● **Available data**
*** Begin section ***

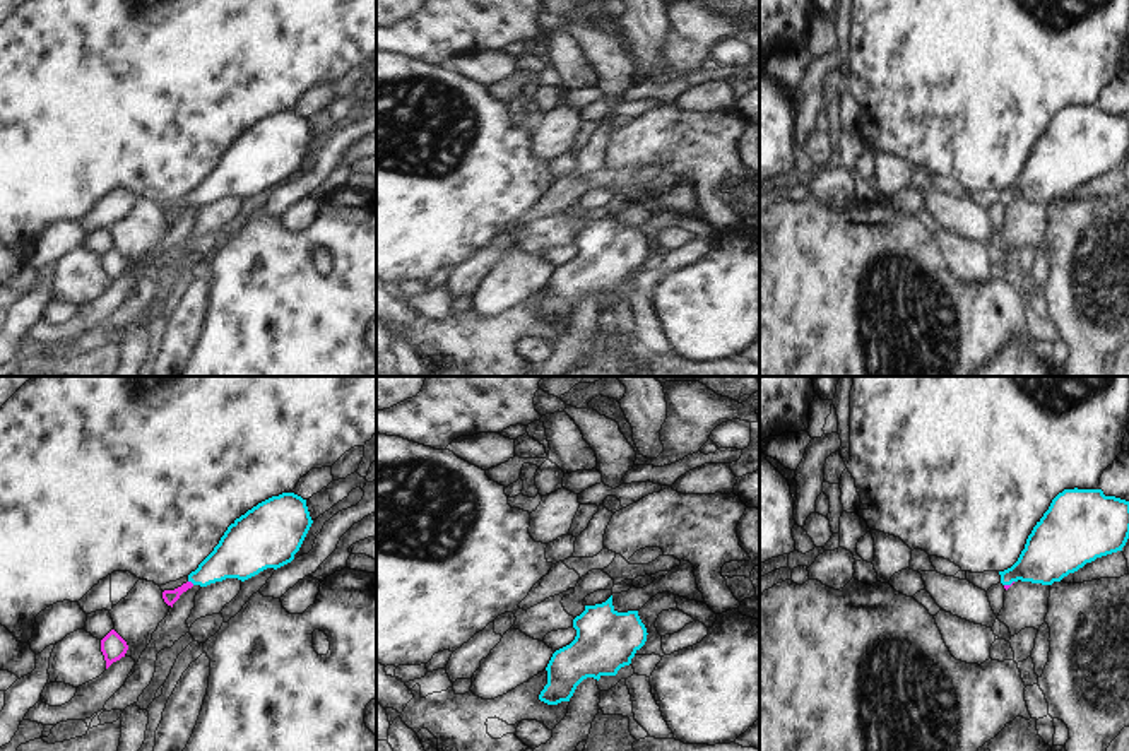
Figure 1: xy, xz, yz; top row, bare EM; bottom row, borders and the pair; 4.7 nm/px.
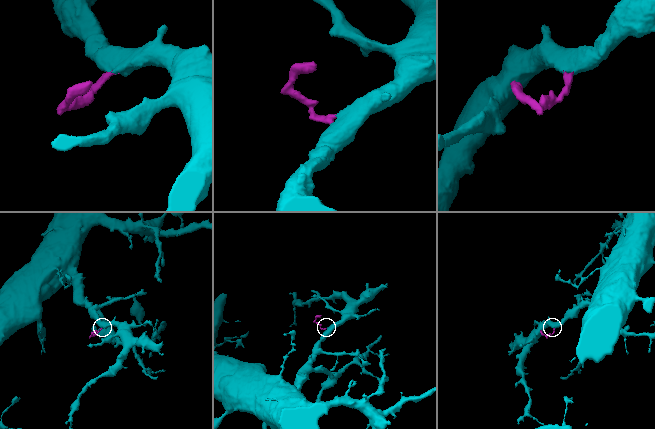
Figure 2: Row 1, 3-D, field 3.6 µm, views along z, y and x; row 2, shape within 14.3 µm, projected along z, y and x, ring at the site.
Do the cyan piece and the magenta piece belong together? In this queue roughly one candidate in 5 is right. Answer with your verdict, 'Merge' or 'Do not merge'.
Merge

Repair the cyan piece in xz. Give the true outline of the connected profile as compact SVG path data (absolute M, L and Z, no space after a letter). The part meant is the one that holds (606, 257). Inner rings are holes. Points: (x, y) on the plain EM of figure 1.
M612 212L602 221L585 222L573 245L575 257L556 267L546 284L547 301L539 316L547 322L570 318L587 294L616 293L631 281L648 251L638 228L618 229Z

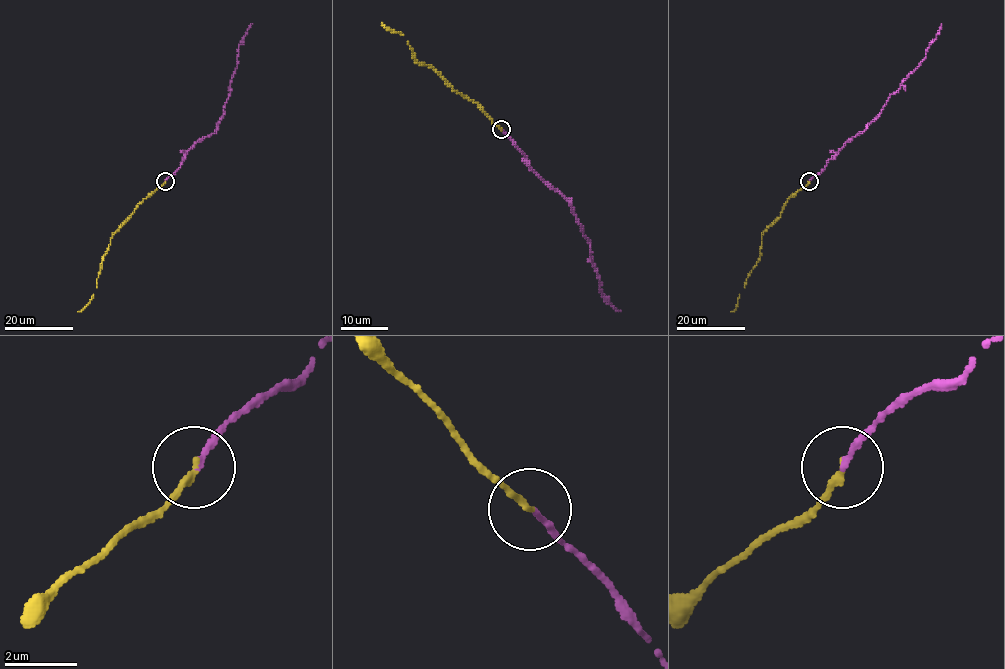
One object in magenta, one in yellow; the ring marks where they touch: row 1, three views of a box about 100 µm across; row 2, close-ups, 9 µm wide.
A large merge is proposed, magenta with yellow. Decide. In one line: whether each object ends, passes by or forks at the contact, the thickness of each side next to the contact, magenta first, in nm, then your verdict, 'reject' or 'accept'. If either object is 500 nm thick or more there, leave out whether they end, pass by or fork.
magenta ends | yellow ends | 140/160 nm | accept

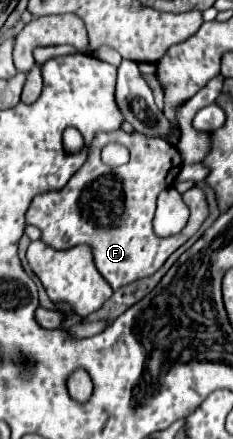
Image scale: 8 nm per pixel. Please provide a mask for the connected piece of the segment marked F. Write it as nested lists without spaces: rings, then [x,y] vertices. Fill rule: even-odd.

*** End section ***

● **What needs to be done**
For the word "views", go through the records and show each line that carries it.

● **Solution**
Figure 2: Row 1, 3-D, field 3.6 µm, views along z, y and x; row 2, shape within 14.3 µm, projected along z, y and x, ring at the site.
One object in magenta, one in yellow; the ring marks where they touch: row 1, three views of a box about 100 µm across; row 2, close-ups, 9 µm wide.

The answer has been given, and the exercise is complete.